WHAT THE EXERCISE ASKS:
Before the records, repeat word for word the part of the Civil War regiments passage starting with "Lt. Col. Thomas" and going on through "continued to multiple.".

PASSAGE GIVEN:
Across the valley men responded to the call to arms. Any pretense of neutrality among the German population disappeared as they came to the defense of their newly adopted nation. Some like John Fries were sons of the early German immigrants while others were recently arrived from Europe themselves. Half of those entering Mr. Lincoln’s army were the sons of farmers who on average were 25 years old stood 5’8” inches tall weighing in at a whopping 143 pounds. The 20 year old Fries joined the Fifth Ohio Cavalry on February 22, 1862. The second of Joseph and Mary’s Fries' children followed older brother George into the rapidly expanding Union army. At 5’10” with sandy colored hair, gray eyes, and a light complexion he was a bit younger than the typical farmer entering the Union army . Though familiar with horses from his farm work, he was not a cavalry trooper, which would take months if not years of training.


The Lincoln Administration used a system employed in all previous American wars. Regiments were organized and identified with the states from which they came and received a numeral based on the order of creation. Hence the 5th Ohio Volunteer Cavalry was theoretically the fifth cavalry regiment authorized from Ohio. Most regiments arose entirely from one locality like the 5th Ohio which was largely recruited from communities around Greater Cincinnati. Several of its companies consisted of farmers like Fries, from townships on the western side of Hamilton County. Ohio’s governor had the authority to appoint the highest-ranking officers - the colonels and lieutenant–colonels, but often the men of the regiment elected these officers first, after which the governor awarded the official commission. At other times it was the prominent men of a locality who organized and recruited the regiments and were rewarded for their efforts with command. This was the case with the 5th Ohio Cavalry with Colonel William Henry Harrison Taylor, a son-in-law of President William Henry Harrison from North Bend and Lieutenant Colonel Thomas T. Heath a young well connected Cincinnati attorney, made the commander and executive officer of the

regiment.


Col. William Henry Harrison

Fries joined the Fifth Ohio just in time to sail down the Ohio into the heart of Dixie bound for a spot on the banks of the Tennessee River known as Pittsburg Landing. There the Fifth Ohio Cavalry took part in the Battle of Shiloh, one of the bloodiest clashes of the war. Over the next three years it participated in battles across the western theater including Lookout Mountain, the Atlanta campaign and Sherman’s March to The Sea.


Lt. Col. Thomas T. Heath


Several “German regiments” were formed including the 9th, 28th and 106th Ohio Volunteer Infantry Regiments, with many Lick Run farmers joining the 106th Ohio Infantry. The origins of this regiment lie with a request from Governor Tod of Ohio to Gustavus Tafel in the summer of 1862 to raise a new infantry regiment in the southwestern corner of Ohio.[iv] At the time the 32 year old Tafel was a Lieutenant in the 9th Ohio Infantry Regiment recovering at home in Cincinnati from a battlefield wound. Prior to the war Tafel had established a reputation as a promising young attorney and was known among the German community as a writer for the German news daily the Volksblatt. He already had experience helping to form the 9th Ohio, making him the perfect candidate to lead the formation a new German regiment as the manpower needs of the Union continued to multiple.

PROVIDED DATA:

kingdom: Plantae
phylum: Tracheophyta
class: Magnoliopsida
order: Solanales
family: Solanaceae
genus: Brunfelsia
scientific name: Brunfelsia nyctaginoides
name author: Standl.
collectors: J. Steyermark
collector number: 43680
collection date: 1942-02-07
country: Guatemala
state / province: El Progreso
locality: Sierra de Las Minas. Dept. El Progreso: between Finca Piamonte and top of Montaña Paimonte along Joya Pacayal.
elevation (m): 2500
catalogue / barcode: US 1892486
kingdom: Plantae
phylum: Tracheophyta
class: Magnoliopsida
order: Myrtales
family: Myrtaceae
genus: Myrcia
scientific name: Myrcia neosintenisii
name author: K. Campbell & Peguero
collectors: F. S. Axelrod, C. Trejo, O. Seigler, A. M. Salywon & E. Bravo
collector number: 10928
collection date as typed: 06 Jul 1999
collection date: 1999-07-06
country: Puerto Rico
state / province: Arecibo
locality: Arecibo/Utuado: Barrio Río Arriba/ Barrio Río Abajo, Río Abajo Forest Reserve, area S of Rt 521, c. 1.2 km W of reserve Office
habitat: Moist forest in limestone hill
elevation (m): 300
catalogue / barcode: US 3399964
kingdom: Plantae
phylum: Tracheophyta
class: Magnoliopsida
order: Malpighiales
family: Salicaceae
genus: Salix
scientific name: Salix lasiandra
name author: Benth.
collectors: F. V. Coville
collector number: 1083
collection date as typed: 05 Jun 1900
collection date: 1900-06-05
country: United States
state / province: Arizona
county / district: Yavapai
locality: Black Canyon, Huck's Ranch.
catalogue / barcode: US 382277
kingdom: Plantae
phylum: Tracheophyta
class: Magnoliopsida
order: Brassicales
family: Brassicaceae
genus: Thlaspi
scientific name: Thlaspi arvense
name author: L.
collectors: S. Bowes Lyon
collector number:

OUTPUT OF THE EXERCISE:
Lt. Col. Thomas T. Heath


Several “German regiments” were formed including the 9th, 28th and 106th Ohio Volunteer Infantry Regiments, with many Lick Run farmers joining the 106th Ohio Infantry. The origins of this regiment lie with a request from Governor Tod of Ohio to Gustavus Tafel in the summer of 1862 to raise a new infantry regiment in the southwestern corner of Ohio.[iv] At the time the 32 year old Tafel was a Lieutenant in the 9th Ohio Infantry Regiment recovering at home in Cincinnati from a battlefield wound. Prior to the war Tafel had established a reputation as a promising young attorney and was known among the German community as a writer for the German news daily the Volksblatt. He already had experience helping to form the 9th Ohio, making him the perfect candidate to lead the formation a new German regiment as the manpower needs of the Union continued to multiple.